Every four years we have a presidential election, and every presidential election at least one person complains bitterly about that
barbaric anachronism, the Electoral College. And they’re always wrong. Since I won’t be around to enlighten anyone in 2012, I’m going to do so now, when nobody cares.
The Electoral College is a group of people selected by the states that decide who becomes the next president. There is a little more that goes on, especially when no candidate has a majority, but that’s basically it. Each state produces a number of electors equal in number to its members in Congress — two from the Senate, and anywhere from 1 to 53 from the House of Representatives. There is no Constitutional requirement for a popular vote; instead, the electors are chosen by each state as the legislature of that state specifies (Article II, Section I of the Constitution, modified by the 12th Amendment). Every state legislature has chosen to appoint electors to reflect a statewide popular vote, but they didn’t have to do so.
Because there is only an approximate correspondence between electors and population, the electoral decision occasionally contradicts the national popular vote — this happened most recently in the 2000 race between Bush and Gore. Among all the other issues and conflicts of the time, a number of people pointed out that the situation made no sense; if the election was supposed to reflect the will of the people, but didn’t, it was broken. The only rational solution was to abolish the Electoral College and appoint the president by a national popular vote. The Electoral College, they said, was a dangerous anachronism.
Whether or not the Electoral College is an anachronism depends a great deal on how the government ought to be formed. This argument over the College is only the latest expression of a conflict that has been fought since before the Constitution was even fully written. Simply put, should the United States be national or federal?
Our first government after independence was the Continental Congress, formed around the Articles of Confederation. It was a federal system and 13 newly-independent states met together to address their problems and work for a mutually-beneficial future. Each state was separate and sovereign, and they convened as equals.
As a result of the member states being sovereign, the Congress had very limited authority to enforce its decisions and the federation grew weaker and more factious. A convention was held to discuss how the Articles of Confederation could be strengthened, but it instead produced an alternate blueprint for government, the U.S. Constitution. Many of the delegates to the convention believed that political survival could only be ensured by combining the sovereign states into a single, unified nation, while others stood by the original federal model (read “The Anti-Federalist Papers” edited by Ralph Ketcham for the totally sweet transcripts). After months of deliberation, the convention produced a Constitution which combined the pre-existing federal relationship between the states with a unified national form. The states surrendered some of their sovereignty to the new national government and the United States as we know it was born.

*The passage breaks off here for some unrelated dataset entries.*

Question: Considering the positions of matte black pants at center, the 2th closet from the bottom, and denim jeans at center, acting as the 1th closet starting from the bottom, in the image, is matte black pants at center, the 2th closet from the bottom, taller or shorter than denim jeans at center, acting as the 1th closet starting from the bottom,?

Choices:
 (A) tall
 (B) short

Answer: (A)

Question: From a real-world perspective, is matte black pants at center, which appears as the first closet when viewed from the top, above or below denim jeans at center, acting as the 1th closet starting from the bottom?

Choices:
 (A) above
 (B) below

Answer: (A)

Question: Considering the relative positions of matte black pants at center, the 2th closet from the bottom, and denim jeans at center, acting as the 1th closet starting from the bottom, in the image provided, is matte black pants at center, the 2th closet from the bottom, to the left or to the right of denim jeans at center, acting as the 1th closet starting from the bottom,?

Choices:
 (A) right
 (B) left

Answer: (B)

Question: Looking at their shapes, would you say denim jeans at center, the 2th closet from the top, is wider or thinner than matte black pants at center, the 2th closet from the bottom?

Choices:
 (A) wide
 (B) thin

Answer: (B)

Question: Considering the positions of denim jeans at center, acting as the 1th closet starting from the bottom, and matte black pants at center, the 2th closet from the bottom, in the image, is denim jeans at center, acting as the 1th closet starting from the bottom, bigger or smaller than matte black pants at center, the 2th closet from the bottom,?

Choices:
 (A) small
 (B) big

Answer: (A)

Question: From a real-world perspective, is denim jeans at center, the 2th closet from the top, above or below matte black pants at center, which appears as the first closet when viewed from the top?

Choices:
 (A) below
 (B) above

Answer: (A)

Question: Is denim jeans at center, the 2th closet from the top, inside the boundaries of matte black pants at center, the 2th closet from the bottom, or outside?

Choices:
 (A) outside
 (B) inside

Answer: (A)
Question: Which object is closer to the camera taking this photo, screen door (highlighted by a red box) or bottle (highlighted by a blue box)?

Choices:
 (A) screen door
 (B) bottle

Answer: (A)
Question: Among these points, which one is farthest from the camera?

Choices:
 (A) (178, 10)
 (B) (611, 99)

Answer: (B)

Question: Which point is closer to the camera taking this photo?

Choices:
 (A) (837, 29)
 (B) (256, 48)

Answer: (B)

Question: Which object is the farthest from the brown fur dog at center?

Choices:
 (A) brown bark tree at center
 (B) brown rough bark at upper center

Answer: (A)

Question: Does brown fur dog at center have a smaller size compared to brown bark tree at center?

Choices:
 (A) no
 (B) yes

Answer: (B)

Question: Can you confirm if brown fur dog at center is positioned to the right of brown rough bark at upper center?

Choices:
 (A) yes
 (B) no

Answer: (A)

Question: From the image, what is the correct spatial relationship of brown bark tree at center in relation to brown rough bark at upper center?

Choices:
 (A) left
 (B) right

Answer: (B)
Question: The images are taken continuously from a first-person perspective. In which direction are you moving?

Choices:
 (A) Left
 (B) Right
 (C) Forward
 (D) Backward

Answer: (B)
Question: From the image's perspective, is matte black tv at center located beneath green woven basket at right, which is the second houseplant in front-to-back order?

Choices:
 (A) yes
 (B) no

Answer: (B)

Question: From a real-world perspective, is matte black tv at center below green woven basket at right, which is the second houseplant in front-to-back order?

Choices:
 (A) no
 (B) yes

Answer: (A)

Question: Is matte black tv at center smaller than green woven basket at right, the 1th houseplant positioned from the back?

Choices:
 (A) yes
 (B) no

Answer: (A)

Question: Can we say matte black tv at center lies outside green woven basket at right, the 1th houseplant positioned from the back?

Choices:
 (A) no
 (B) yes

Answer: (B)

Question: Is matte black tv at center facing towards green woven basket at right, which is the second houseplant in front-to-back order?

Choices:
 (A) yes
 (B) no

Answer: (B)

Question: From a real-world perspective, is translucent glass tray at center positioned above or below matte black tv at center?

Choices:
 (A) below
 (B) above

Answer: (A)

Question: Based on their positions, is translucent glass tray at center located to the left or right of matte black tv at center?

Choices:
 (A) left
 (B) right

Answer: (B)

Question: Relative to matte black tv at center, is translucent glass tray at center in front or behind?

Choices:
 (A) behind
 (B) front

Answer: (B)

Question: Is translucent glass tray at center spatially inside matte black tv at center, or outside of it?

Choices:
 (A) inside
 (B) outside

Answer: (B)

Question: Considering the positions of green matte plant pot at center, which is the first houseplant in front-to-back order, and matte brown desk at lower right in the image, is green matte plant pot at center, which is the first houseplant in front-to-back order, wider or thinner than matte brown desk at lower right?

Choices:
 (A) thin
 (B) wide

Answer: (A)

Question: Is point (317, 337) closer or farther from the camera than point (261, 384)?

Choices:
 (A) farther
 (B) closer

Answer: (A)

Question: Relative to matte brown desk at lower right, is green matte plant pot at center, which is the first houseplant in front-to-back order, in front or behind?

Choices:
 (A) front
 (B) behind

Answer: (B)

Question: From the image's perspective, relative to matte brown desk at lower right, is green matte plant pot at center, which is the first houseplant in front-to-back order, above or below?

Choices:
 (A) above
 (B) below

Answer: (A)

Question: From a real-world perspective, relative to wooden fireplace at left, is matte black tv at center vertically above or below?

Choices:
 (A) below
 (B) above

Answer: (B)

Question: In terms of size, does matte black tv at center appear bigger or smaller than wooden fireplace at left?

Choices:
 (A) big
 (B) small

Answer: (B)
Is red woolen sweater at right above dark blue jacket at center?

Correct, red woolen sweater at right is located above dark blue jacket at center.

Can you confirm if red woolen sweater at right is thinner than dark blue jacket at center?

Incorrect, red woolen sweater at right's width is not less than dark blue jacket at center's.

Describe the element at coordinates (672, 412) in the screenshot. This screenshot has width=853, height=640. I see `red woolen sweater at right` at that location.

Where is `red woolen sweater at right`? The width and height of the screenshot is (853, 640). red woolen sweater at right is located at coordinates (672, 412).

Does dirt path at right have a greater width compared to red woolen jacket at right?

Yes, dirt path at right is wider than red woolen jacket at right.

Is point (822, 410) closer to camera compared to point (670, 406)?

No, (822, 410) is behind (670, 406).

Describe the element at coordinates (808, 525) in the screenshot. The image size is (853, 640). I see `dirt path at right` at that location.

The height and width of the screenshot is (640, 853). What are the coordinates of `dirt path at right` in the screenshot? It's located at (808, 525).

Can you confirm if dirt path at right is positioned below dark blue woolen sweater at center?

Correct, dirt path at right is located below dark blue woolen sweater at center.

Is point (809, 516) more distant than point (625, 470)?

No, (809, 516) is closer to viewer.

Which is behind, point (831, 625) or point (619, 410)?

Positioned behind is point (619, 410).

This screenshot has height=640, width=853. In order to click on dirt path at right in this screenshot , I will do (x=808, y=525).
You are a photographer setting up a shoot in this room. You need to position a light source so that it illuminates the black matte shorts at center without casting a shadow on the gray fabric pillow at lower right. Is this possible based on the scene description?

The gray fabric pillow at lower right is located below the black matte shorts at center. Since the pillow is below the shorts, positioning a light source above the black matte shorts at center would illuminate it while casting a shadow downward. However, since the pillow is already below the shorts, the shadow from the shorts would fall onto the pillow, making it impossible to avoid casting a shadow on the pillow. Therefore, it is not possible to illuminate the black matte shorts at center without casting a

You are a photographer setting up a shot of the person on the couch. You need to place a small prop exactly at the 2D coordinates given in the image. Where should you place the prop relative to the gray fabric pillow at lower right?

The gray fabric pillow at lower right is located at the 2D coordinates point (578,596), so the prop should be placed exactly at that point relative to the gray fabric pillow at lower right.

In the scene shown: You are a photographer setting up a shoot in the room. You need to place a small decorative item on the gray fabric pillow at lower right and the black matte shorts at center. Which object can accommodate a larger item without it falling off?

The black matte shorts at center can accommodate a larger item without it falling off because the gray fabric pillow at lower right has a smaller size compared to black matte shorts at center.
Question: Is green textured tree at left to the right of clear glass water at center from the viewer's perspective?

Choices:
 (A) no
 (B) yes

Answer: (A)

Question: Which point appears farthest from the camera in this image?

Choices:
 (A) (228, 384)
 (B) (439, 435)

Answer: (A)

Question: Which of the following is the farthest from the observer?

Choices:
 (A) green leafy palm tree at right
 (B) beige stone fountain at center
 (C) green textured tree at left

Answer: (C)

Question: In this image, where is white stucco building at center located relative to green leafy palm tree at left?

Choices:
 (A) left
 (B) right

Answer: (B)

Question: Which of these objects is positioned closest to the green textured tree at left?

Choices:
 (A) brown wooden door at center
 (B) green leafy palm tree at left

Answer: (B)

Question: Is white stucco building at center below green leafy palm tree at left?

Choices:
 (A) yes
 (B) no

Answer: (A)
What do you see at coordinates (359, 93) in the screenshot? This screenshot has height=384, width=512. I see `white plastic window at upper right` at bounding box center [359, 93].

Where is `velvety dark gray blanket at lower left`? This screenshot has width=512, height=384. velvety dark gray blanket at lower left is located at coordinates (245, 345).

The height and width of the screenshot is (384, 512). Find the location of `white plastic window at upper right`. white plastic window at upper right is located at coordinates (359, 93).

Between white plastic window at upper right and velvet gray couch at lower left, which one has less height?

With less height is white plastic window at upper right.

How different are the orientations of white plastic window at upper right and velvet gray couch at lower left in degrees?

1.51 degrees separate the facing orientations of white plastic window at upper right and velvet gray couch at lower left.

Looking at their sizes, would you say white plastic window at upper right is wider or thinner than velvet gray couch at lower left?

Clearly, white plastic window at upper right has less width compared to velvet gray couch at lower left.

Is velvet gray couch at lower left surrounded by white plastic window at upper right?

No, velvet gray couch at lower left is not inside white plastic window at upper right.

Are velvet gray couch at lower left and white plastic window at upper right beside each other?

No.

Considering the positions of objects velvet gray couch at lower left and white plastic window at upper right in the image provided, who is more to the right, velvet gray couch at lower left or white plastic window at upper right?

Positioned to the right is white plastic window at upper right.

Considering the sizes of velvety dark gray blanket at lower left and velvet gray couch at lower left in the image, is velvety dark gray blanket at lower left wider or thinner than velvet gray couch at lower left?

This uneasy (and unstable?) combination between the two ideas of federalism and nationalism has been the source of much growth and conflict in the last two-odd centuries of our national existence. Much blood and ink has been spilled, but the concerns of the Anti-Federalist faction (confusingly, the Anti-Federalists were more ideologically federalist while the Federalists were more nationalist) have been increasingly confirmed by the United States’ progression towards monolithic nationdom.
The Electoral College was designed for a country that had stronger local loyalties and far greater impediments to communication and travel. It was designed for a country where the central government dealt more directly with the individual states than with the individual persons. Truly, a lot has changed. But it was also designed for a country composed of normal people.
In the Federalist Paper No. 68, Alexander Hamilton writes that “The choice of several (the Electoral College) to form an intermediate body of electors will be much less apt to convulse the community with any extraordinary or violent movements than the choice of one (the president) who was himself to be the final object of the public wishes.”
We all know how wild and bloodthirsty we become during the presidential elections. National campaigns focus on manipulating our emotions and massaging the facts. The system is set up to encourage shallow, hyper-emotional decisions in a one-day period that directly affects the next four years, and indirectly affects the rest of human history.
The political process would be strengthened, not weakened by a renewed focus on the Electoral College. Instead of pretend to be involved in a direct national election for two candidates, we should involve ourselves in the state-by-state selection of many hundreds of individuals. This would have the advantages of reducing the influence of political parties since they will have to conduct local campaigns for many individuals instead of national campaigns for a few, increasing our familiarity with the candidates since there will be far more opportunity for local and community contact, and place the decision-making power in the hands of people who will be able to dedicate far more time and deeper concentration on the job of selecting a presidential candidate than the average American.
One last advantage is the most important: by recognizing that the president is chosen by others we will become more appropriately suspicious of the office and thus less inclined to throw demands at it for every sort of political and economic relief — demands which can only be fulfilled, if at all, by an inappropriate and unbounded increase in presidential power.
The Electoral College is only an anachronism if the government has fundamentally changed. If we believe that that the national government should operate broadly on individuals, then the college is inappropriate — because power is not matched with representation. If, however, the national government should operate primarily upon the states, then the college is appropriate. It all traces back to the debates at the birth of the Constitution — what is the proper form of government? That question has not yet been decided, and we should not dismiss the Electoral College without understanding its significance.